Oggi si rischia di guardare al passato in modo meccanico e asettico, come un archeologo a metà che contempli solo la materialità di un manufatto ancestrale, smarrendone l’anima. Ma l’uomo è uomo solo in virtù di ciò che è stato. Lo sguardo umano dovrebbe immergersi verso i tempi che furono per comprenderne le meccaniche, per conoscersi meglio e dunque proiettarsi in una destinazione futura che passa inevitabilmente attraverso questi due punti dell’esistenza.

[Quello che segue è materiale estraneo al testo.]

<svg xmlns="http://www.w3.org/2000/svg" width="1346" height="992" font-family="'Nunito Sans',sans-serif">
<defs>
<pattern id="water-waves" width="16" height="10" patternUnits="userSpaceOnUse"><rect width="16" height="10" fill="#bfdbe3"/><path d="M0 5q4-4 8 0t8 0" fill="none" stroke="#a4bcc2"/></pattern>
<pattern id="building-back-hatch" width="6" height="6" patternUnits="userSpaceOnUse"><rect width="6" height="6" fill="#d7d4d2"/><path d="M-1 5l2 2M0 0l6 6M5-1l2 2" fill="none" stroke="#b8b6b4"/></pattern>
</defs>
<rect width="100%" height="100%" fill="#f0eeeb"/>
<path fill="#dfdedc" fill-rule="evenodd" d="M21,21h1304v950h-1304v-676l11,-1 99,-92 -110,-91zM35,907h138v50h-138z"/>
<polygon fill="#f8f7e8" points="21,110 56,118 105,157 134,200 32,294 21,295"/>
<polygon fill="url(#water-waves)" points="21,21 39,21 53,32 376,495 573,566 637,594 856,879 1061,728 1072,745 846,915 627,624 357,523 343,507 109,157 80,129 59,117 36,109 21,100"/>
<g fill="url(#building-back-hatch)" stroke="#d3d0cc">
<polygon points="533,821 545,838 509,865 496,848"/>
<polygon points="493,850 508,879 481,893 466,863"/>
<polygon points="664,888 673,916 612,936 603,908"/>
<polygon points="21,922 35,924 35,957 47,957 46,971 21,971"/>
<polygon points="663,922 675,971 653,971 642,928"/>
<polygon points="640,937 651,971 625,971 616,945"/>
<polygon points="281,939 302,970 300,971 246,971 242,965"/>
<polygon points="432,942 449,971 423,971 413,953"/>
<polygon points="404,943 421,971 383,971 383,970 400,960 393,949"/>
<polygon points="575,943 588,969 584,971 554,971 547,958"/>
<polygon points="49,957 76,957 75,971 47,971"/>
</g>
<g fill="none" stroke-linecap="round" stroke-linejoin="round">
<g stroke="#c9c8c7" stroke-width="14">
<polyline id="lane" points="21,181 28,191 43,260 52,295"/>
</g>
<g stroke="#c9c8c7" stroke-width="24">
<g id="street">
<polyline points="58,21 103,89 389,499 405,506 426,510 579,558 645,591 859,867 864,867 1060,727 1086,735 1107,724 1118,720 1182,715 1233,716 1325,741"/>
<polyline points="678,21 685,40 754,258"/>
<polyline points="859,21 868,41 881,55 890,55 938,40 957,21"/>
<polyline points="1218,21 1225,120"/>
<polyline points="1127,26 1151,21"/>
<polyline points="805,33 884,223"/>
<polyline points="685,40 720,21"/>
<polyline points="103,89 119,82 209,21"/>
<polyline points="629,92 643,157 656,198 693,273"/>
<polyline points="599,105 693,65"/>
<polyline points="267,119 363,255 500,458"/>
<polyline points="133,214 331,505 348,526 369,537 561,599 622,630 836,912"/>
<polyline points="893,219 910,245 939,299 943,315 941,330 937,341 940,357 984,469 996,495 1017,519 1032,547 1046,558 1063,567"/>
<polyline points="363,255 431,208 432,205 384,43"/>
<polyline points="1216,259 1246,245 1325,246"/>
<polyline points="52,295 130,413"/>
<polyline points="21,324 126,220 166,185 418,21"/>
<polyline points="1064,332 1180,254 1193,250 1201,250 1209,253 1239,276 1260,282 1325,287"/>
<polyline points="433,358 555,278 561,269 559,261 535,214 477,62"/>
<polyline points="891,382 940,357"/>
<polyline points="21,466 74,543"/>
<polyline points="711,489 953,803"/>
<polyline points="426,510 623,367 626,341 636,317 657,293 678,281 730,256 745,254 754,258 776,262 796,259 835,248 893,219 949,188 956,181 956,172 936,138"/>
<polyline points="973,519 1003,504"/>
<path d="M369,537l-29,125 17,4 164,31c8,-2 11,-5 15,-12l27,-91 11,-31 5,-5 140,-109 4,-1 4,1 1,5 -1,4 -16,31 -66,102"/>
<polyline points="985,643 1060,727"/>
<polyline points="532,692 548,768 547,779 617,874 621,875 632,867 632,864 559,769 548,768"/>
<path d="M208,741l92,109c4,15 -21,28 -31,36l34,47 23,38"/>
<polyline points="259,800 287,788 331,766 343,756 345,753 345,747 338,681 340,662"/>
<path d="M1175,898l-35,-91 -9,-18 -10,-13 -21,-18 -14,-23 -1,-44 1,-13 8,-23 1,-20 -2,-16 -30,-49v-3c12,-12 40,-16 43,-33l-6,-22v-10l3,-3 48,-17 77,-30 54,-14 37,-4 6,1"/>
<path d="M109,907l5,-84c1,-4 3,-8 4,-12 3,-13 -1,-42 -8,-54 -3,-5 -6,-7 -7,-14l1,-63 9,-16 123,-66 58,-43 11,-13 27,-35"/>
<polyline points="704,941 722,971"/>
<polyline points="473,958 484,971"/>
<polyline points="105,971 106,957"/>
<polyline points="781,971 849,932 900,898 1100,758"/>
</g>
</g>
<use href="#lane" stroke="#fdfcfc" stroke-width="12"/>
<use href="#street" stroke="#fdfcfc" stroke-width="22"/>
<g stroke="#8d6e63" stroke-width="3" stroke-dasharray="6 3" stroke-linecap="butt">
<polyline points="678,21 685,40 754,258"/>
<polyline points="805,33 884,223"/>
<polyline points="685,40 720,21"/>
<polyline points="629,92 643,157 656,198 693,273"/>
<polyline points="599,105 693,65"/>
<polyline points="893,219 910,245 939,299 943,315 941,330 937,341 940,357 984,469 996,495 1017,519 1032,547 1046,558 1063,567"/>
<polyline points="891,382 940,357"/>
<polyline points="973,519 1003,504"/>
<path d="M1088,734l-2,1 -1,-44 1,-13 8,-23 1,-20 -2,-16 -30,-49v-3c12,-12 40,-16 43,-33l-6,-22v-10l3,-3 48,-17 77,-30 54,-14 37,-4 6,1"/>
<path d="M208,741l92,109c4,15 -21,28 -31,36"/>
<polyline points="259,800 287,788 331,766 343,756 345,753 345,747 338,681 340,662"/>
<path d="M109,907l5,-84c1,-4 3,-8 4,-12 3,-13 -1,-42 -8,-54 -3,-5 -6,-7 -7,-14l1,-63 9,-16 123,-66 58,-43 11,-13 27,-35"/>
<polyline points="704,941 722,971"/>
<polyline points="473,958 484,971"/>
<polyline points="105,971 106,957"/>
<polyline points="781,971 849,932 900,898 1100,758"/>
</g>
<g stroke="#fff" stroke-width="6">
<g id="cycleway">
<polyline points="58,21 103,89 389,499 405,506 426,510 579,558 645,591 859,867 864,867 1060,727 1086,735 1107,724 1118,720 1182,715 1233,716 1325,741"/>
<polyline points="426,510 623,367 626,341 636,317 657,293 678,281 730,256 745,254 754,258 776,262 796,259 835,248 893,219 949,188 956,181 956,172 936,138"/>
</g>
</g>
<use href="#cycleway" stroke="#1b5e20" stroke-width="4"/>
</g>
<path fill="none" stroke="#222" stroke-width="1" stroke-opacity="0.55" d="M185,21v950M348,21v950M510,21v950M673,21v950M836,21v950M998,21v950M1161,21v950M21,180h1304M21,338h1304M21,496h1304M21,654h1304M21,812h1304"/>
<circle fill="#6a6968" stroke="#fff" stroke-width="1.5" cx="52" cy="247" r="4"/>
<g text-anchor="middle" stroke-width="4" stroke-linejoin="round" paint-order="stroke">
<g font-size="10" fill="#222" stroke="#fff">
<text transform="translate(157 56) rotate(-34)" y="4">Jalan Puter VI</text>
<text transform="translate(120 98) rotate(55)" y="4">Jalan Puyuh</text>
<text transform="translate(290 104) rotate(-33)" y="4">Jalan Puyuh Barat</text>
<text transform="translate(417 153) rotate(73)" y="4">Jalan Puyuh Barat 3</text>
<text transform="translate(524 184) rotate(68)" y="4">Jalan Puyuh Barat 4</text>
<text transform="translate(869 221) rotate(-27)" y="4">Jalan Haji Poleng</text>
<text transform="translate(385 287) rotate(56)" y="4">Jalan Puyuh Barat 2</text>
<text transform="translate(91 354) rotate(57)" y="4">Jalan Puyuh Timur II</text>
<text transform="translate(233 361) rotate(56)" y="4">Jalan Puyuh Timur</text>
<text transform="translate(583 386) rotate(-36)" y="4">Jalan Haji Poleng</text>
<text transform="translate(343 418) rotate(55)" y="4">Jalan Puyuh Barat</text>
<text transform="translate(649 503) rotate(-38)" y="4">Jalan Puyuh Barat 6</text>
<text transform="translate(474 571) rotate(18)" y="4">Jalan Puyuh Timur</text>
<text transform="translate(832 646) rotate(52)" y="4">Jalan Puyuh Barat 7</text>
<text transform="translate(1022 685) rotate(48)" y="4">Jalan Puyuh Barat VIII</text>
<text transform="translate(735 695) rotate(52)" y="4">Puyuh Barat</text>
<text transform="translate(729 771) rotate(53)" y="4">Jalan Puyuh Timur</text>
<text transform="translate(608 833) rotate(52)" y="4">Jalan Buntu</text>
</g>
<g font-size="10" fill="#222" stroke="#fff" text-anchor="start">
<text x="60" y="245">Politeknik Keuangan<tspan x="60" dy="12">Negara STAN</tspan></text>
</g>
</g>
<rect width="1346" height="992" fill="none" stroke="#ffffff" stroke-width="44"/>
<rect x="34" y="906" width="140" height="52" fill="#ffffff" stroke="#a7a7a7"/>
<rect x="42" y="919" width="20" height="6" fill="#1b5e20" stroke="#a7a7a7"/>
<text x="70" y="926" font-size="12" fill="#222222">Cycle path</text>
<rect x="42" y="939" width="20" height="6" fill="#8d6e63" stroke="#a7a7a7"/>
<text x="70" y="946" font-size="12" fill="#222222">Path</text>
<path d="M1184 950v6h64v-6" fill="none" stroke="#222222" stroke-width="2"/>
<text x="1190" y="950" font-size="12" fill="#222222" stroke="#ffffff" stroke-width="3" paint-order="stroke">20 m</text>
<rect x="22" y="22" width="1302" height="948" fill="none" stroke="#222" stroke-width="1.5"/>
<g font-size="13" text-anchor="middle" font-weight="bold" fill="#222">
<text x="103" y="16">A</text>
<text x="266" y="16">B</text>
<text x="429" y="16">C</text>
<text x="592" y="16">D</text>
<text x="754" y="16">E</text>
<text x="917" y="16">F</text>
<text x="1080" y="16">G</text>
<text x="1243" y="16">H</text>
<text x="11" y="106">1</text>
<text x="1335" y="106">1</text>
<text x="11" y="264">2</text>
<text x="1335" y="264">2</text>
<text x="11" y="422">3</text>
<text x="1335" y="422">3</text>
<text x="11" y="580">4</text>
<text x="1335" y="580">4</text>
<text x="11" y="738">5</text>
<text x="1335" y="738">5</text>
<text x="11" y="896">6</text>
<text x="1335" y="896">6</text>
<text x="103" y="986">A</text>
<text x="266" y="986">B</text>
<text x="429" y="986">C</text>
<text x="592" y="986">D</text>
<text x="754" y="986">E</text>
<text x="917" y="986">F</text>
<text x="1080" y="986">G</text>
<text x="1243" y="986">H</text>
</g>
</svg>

Sollevarsi da tutti gli abissi
Con una mentalità rivolta solo al materialismo e all’importanza del momento, i camion straripanti di bare che vediamo percorre le strade delle nostre città nell’era del coronavirus possono essere destabilizzanti. Si può avere l’impressione di mera merce dismessa e non più utile. E la speranza nulla per il domani spoglia di tutto ciò che rende uomini. Sarebbe onorevole quindi gettare uno sguardo sul giardino della vita spostando la prospettiva, senza ancorarla a quella posizione fissa che impedisce di osservare tutte le 15 pietre del nostro Karesansui. Tra queste vi sono sicuramente scogli di bellezza rara, esempi di solidarietà, rispetto ossequioso della morte e gioco che solleva l’animo affranto nelle difficoltà. Lo scrittore russo Aleksandr I. Solženicyn (1918-2008) osserva: «La linea di quei pochi che sanno scegliere sacrificando se stessi è la luce che illumina il nostro futuro. Impressiona sempre questa peculiarità psicologica dell’essere umano: nel benessere e nella spensieratezza, ha paura anche delle più piccole contrarietà che toccano la periferia della propria esistenza, fa di tutto per non conoscere le sofferenze altrui e le proprie future, rinnega molte cose, perfino ciò che è importante, spirituale, essenziale pur di conservare il proprio benessere. Giunto invece alle ultime rive della miseria dove l’uomo è nudo e privo di tutto quello che sembra rendere bella la vita, ecco che trova improvvisamente in se stesso la risolutezza per fermarsi all’ultimo passo e sacrificare la vita purché siano salvi i principi. Per la prima peculiarità l’umanità non ha saputo mantenere nessuna vetta conquistata, per la seconda si è sollevata da tutti gli abissi».